[DOCUMENTO]
----
25.2.07

As colinas estão mortas

Meu irmão caçula e eu, sempre que engatamos uma conversa, parecemos membros de uma mesa redonda de futebol, só que nossos assuntos não são apenas de natureza ludopédica (torcemos por times rivais – eu, Palmeiras; ele, Corinthians – e quando falamos disso somos diplomáticos). De quadrinhos e filmes a política e meio ambiente, pouca coisa escapa de nossos comentários surreais e nada espertos, mas sempre divertidos.

Num sábado de dezembro estávamos ouvindo Marvin Gaye. Tenho uma coletânea bacana e é um prazer ouvir gemas soul nas noites solitárias ou naquelas em que há uma agradável companhia. A sexta faixa do CD é a nossa preferida: “Let’s get it on”, a música de transa por excelência, e quando estávamos praticando a nobre arte do embromation ele diz: “sei que não tem nada a ver, mas essa é a música que eu gostaria que tocasse no meu funeral”.

Esse é um assunto recorrente entre meus irmãos e eu. Fomos a poucos funerais (não sou do tipo que se “diverte” vendo caixões e seus respectivos defuntos) e a dor é infelizmente recorrente. O que falta às vezes é uma trilha sonora para ilustrar em forma de canção o que o féretro (essa palavra dá um ar tão aristocrático a um cadáver, né?) foi enquanto respirou. Em meu enterro não haverá choro e ranger de dentes; haverá alguns pés a acompanhar a batida e vozes em uníssono, cabeças pendendo para a esquerda e para a direita. Será que permitem DJ’s em velórios?

Se permitirem no meu, a lista de músicas (em Português, playlist) será um misto brega-pop que ouvi e ouço deliberada ou acidentalmente. A primeira música foi a mais difícil de escolher, por não poder ser muito alegre nem muito lúgubre. A escolha recaiu sobre a óbvia, porém bela, “In my life”, dos Beatles. O que posso fazer se Lennon e McCartney resumiram em algumas estrofes algumas universalidades?
----
[DADOS FORNECIDOS]
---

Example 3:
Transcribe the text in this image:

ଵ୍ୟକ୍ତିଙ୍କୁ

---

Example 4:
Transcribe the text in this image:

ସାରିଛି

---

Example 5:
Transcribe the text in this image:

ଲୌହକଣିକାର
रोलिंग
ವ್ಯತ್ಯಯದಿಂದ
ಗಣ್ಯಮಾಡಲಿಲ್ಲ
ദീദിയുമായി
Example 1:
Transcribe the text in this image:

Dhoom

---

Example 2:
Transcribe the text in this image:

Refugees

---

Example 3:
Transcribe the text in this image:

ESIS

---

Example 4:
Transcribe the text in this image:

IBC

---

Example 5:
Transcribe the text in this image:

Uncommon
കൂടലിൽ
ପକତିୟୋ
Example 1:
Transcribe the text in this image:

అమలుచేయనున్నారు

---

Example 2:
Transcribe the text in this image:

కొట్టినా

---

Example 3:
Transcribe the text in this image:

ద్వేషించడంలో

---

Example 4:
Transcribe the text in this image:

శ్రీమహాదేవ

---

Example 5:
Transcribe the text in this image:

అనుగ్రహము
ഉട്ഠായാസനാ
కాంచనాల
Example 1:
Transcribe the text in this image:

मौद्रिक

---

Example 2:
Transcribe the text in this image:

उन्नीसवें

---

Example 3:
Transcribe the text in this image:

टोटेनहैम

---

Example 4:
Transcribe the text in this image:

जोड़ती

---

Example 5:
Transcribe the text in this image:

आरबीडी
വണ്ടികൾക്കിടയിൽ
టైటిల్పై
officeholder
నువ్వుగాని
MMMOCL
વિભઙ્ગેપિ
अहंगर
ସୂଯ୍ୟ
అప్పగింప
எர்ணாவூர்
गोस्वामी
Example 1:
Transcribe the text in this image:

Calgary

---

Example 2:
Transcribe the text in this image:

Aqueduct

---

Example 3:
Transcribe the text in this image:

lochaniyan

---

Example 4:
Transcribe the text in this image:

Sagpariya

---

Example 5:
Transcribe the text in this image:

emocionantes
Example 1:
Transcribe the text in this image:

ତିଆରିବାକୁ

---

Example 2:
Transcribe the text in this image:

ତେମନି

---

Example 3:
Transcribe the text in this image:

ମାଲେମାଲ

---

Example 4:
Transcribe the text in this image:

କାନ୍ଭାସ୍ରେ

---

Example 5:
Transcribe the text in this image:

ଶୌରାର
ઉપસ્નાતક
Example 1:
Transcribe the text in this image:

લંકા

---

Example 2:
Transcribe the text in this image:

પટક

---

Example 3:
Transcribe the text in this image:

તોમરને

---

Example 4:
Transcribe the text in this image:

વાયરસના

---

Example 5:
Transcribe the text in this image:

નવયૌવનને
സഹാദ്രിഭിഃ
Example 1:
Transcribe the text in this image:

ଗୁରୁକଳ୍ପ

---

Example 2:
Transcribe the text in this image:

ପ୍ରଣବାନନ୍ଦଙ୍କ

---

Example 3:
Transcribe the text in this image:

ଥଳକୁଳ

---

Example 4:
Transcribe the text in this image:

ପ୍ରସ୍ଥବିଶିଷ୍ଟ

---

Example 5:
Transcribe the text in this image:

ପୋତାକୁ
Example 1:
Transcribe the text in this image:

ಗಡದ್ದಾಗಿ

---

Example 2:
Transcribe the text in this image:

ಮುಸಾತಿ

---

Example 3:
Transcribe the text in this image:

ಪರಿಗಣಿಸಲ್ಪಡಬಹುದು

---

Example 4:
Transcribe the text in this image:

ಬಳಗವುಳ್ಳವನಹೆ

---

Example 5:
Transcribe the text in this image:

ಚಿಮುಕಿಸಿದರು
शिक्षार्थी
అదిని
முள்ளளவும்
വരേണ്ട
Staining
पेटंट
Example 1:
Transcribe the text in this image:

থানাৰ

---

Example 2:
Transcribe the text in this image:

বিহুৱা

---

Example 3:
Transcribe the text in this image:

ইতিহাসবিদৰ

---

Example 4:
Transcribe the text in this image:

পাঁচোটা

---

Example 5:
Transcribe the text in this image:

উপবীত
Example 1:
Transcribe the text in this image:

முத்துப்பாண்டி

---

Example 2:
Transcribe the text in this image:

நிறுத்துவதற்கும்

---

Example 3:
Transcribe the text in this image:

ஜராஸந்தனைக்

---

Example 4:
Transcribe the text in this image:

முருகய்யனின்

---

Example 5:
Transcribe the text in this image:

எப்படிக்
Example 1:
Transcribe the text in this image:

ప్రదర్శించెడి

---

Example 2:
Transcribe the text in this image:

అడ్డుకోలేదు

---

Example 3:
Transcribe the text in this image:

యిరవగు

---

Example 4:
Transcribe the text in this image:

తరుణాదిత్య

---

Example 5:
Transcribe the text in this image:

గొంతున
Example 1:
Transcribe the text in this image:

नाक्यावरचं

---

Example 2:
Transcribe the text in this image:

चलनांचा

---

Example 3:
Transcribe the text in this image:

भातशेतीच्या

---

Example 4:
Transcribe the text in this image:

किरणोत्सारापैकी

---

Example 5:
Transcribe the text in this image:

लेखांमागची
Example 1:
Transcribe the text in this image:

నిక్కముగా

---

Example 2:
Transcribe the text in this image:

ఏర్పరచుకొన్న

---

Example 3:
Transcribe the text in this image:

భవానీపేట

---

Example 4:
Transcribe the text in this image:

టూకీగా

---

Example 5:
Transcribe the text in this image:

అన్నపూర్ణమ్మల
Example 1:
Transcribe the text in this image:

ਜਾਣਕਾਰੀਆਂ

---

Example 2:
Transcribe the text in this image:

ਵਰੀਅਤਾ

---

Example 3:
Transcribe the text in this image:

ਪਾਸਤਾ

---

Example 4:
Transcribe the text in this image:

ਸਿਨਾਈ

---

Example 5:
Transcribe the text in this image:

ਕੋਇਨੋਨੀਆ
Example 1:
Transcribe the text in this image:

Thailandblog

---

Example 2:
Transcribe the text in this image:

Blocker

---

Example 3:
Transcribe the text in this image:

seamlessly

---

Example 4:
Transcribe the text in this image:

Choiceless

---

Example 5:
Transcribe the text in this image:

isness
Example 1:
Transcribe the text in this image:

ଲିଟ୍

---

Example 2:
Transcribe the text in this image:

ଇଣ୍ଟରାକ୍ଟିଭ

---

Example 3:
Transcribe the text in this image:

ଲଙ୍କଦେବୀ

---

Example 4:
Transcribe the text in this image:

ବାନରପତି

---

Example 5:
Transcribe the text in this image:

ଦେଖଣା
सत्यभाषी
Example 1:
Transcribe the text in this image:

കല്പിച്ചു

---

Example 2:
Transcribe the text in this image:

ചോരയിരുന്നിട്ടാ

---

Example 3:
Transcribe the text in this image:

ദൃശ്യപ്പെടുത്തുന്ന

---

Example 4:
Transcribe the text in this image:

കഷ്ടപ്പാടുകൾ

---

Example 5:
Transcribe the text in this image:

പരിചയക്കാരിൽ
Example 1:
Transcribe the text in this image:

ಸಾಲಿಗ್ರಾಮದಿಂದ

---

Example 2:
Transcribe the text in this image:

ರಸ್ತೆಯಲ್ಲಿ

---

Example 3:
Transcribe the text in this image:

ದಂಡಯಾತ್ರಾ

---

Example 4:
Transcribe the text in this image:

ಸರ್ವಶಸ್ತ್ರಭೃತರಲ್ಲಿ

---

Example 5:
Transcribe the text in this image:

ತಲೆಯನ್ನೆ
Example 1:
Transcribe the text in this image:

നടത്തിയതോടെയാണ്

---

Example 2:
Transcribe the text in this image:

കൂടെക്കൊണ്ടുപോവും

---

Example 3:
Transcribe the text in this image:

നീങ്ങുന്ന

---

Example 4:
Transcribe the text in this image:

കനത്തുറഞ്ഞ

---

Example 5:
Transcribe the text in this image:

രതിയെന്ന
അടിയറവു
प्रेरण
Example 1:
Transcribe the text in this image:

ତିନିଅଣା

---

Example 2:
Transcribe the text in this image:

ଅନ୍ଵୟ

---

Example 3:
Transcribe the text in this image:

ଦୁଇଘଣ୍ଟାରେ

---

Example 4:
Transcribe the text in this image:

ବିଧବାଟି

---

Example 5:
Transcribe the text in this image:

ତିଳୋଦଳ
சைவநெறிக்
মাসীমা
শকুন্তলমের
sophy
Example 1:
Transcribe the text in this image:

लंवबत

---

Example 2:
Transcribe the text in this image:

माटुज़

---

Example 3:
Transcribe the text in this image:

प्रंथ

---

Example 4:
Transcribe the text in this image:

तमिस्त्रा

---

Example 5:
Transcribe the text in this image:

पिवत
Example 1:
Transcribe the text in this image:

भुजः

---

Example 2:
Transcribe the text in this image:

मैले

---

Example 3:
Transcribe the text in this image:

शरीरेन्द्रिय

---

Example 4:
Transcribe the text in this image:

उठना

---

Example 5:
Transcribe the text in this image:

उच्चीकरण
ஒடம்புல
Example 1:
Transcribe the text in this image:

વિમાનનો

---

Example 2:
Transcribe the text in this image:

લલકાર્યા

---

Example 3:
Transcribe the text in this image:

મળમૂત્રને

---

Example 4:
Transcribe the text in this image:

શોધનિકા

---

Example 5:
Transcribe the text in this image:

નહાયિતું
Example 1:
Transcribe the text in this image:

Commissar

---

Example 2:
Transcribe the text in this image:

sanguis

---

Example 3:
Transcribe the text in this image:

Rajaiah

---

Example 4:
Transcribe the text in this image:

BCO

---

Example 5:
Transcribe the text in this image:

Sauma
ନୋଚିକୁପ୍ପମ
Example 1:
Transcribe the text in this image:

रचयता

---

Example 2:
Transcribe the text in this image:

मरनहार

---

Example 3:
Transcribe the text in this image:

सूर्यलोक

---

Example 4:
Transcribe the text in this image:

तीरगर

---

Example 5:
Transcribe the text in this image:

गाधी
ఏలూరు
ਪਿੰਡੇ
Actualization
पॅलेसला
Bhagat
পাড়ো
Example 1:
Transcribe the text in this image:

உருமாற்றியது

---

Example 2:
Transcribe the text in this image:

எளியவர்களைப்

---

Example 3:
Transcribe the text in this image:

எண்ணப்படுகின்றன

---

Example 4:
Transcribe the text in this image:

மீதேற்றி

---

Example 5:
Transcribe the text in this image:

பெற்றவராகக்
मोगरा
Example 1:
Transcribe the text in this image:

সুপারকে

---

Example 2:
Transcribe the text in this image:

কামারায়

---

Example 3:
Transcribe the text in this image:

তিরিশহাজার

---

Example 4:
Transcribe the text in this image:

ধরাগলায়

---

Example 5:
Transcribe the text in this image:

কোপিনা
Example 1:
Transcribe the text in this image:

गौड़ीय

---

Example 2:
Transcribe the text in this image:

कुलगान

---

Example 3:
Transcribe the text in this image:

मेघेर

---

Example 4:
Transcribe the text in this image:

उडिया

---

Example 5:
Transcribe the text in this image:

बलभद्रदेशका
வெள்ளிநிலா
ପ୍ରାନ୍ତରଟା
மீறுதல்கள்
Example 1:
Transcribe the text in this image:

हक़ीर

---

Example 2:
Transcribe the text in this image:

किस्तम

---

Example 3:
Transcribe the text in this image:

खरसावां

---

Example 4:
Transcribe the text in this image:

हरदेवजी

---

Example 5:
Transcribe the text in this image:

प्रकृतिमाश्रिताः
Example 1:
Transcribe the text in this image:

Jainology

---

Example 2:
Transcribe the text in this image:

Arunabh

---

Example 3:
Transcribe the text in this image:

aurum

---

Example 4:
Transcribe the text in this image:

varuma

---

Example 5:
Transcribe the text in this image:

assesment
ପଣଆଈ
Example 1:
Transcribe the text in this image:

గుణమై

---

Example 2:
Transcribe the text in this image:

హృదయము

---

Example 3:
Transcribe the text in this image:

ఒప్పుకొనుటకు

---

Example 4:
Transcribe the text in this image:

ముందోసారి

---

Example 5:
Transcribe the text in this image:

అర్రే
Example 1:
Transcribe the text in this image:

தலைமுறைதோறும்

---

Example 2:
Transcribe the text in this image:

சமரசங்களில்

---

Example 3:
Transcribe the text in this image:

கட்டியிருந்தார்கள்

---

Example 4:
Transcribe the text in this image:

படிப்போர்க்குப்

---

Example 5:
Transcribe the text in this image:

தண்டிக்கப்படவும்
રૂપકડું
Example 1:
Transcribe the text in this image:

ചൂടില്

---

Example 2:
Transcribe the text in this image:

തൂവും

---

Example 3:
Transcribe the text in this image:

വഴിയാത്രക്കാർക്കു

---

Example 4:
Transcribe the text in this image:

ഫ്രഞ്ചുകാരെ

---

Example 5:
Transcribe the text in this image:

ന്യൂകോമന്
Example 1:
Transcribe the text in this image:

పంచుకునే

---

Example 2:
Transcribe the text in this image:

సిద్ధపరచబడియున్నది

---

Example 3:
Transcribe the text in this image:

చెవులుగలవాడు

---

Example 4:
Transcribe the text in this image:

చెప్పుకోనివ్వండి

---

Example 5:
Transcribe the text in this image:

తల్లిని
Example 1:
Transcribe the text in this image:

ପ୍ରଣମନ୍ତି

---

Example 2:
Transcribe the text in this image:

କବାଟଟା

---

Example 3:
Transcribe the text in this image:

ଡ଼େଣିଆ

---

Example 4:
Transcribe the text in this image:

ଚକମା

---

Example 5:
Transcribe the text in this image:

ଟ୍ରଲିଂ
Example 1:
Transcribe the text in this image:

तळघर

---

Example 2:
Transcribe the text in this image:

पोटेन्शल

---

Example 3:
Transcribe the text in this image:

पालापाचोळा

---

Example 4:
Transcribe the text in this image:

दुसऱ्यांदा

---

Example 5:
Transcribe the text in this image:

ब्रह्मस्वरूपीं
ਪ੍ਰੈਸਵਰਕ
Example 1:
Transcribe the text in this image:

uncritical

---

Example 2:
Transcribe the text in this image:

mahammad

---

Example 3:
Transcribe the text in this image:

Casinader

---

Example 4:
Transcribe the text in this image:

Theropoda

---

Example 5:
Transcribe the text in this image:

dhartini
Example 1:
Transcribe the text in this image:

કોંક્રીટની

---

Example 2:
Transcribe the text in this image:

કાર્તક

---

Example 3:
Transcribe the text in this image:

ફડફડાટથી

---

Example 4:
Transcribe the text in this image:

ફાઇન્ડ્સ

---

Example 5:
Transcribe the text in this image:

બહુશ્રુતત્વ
----
No texto sobre músicas para funerais, qual canção o irmão caçula gostaria que tocasse no próprio funeral? Não é preciso consultar os registros.

“Let’s get it on”, de Marvin Gaye.